Since you don't mentioned any performance issue I'll propose a little slower, but more solid solution.
I do not agree that this need aggregation, the reason is that in your case you just don't have many dependencies, you need polymorphic behaviour, wich does not require aggregation but construction of an appropiate interface to deal with.
Observation 1:
Since you are using C++11, use the new enums instead of "int" for the ID (that will give usefull compile time errors).
Observation 2:
Reverse the problem. Dont let the generic RequestFactory depends on Concrete Factories, instead let ConcreteFactories register themselves in the RequestFactory!
class RequestOneFactory: public virtual AbstractRequestFactory{
//note: no member variables!
public:
RequestOneFactory( std::shared_ptr<RequestFactorySupplier> factory){
factory->register( getptr(),ID);
}
std::shared_ptr< Request> create() const{
std::shared_ptr< Request> request =
std::make_shared< RequestOne>( /* Dependencies*/);
return request;
}
};
Every Factory have the same Interface, since you are doing DI, you probably want the factory to be managed.
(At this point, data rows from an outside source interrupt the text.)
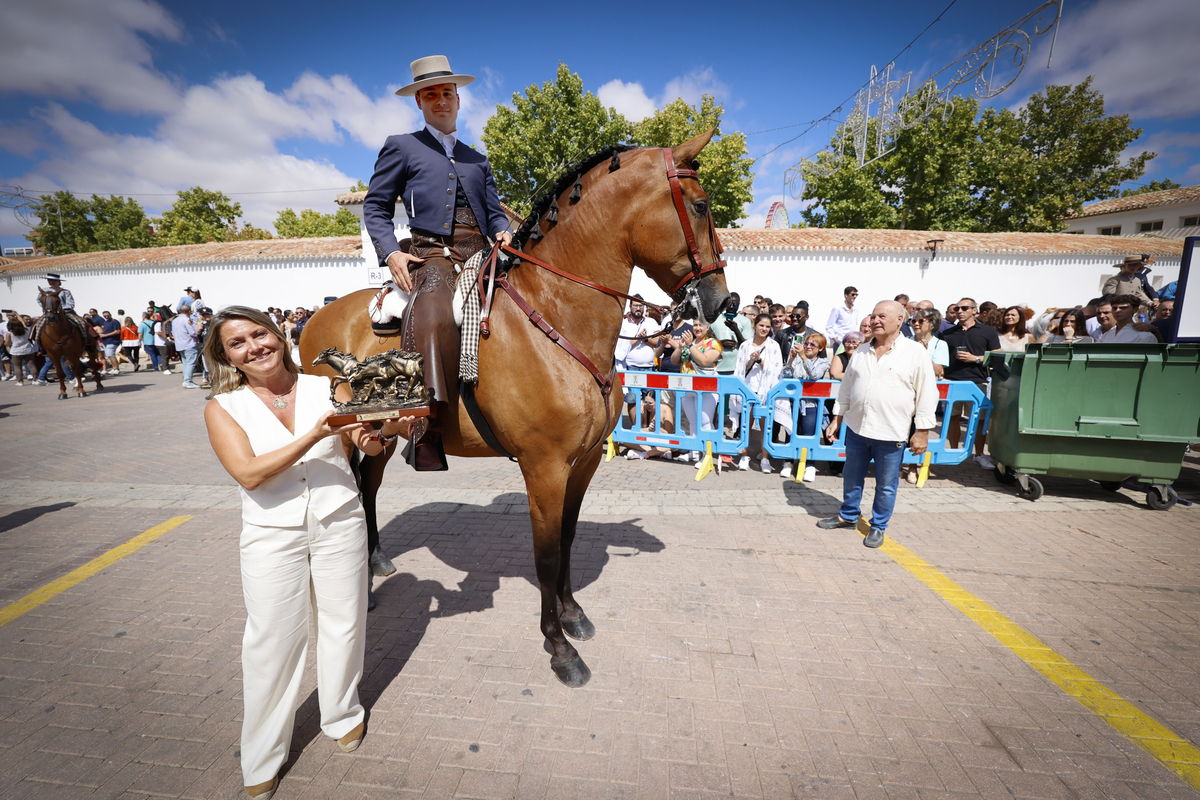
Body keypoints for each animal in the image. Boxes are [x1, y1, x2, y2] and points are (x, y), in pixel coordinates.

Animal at [300, 131, 729, 690]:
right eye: (700, 205)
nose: (723, 301)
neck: (555, 313)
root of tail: (317, 315)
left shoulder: (582, 463)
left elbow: (567, 539)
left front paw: (573, 615)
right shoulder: (544, 468)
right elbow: (545, 556)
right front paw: (559, 647)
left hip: (384, 433)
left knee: (367, 487)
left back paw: (375, 562)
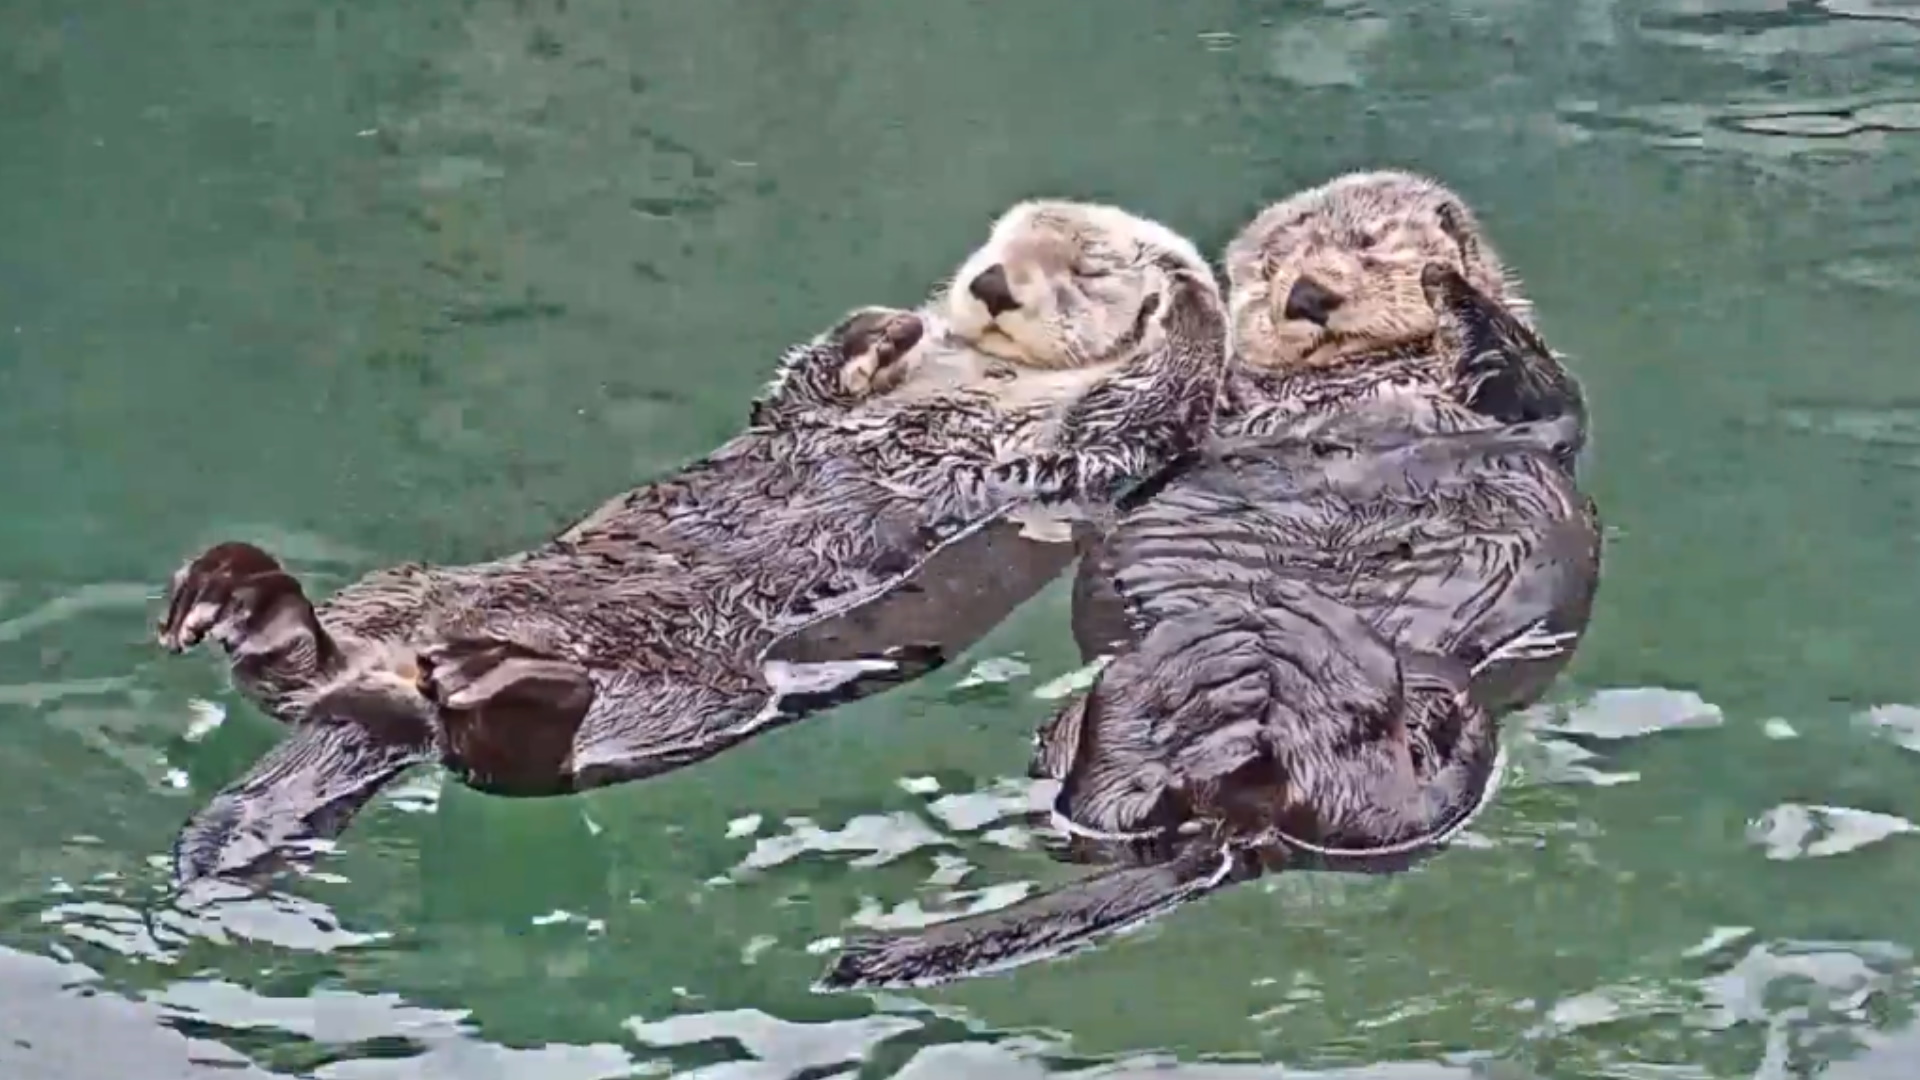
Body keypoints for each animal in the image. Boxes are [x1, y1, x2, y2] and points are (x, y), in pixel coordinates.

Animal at [158, 199, 1230, 885]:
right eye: (997, 242)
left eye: (1086, 270)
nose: (993, 281)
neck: (993, 372)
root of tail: (386, 695)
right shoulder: (821, 400)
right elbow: (806, 384)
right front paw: (883, 329)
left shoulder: (1106, 445)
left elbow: (1146, 397)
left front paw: (1180, 308)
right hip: (397, 593)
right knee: (290, 675)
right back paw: (241, 599)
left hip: (677, 703)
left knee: (520, 765)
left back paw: (505, 686)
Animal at [816, 173, 1601, 991]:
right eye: (1270, 269)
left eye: (1366, 244)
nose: (1307, 293)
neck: (1357, 380)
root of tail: (1237, 808)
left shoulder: (1535, 412)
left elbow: (1543, 387)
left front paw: (1446, 282)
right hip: (1075, 729)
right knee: (1106, 812)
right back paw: (1194, 677)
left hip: (1456, 713)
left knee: (1384, 822)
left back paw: (1314, 657)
Just inherit from enable_shared_from_this.
class AbstractRequestFactory: std::enable_shared_from_this< AbstractRequestFactory>{
public:
virtual ~AbstractRequestFactory(){}
virtual std::shared_ptr< Request> create() const = 0;
std::shared_ptr<AbstractRequestFactory> getptr() {
return shared_from_this();
}
};
The RequestFactory has now no constructor dependencies, also note that I broke up its interface in 2 parts so that different users of the factory can do different things.
#include <unordered_map>
#include <RequestFactorySupplier.hpp>
#include <RequestFactoryUser.hpp>
#include <AbstractRequestFactory.hpp>
class RequestFactory: public virtual RequestFactorySupplier
,public virtual RequestFactoryUser{
//associative container.
std::unordered_map< RequestID, std::shared_ptr< AbstractRequestFactory>> map;
public:
RequestFactory()=default;
~RequestFactory()=default;
//IMPLEMENTS: RequestFactorySupplier
virtual void register( std::shared_ptr< AbstractRequestFactory> fac, RequestID id){
if(map.find(id)!=map.end()){
//ID already used.. throw error, assert(false), what you want.
}
map[id] = fac;
}
//IMPLEMENTS: RequestFactoryUser
virtual std::shared_ptr< Request> create(RequestID id){
if(map.find(id)==map.end())
throwSomething(); //No factory for such ID
return map[id]->create();
}
};
If you are using a Dependency Injection framework
now the work to wire up everything is very simple, the following example uses Infectorpp (wich I wrote), you can do similiar things with other frameworks of course.
#include <Infectorpp/InfectorContainer.hpp>
int main(){
Infector::Container ioc;
//register generic factory with 2 interfaces
ioc.bindSingleAs<RequestFactory, RequestFactorySupplier,RequestFactoryUser>();
//for each concrete factory register it
ioc.bindSingleAsNothing<RequestOneFactory>();
ioc.bindSingleAsNothing<RequestTwoFactory>();
//...
//wire the generic factory
ioc.wire<RequestFactory>();
//wire the factories (dependencies injected here)
ioc.wire<RequestOneFactory, RequestFactorySupplier>();
ioc.wire<RequestTwoFactory, RequestFactorySupplier>();
//...
//build the factories (let them register in RequestFactorySupplier)
{
ioc.buildSingle<RequestOneFactory>();
ioc.buildSingle<RequestTwoFactory>();
//you will not have references to them but RequestFactory will: Good!
}
//Your classes can use RequestFactoryUser to create RequestObjects.
//application run!
return 0;
}
Also consider creating objects wrapped around a std::unique_ptr for those factories instead of a std::shared_ptr (if unique_ptr is enough never use std::shared_ptr).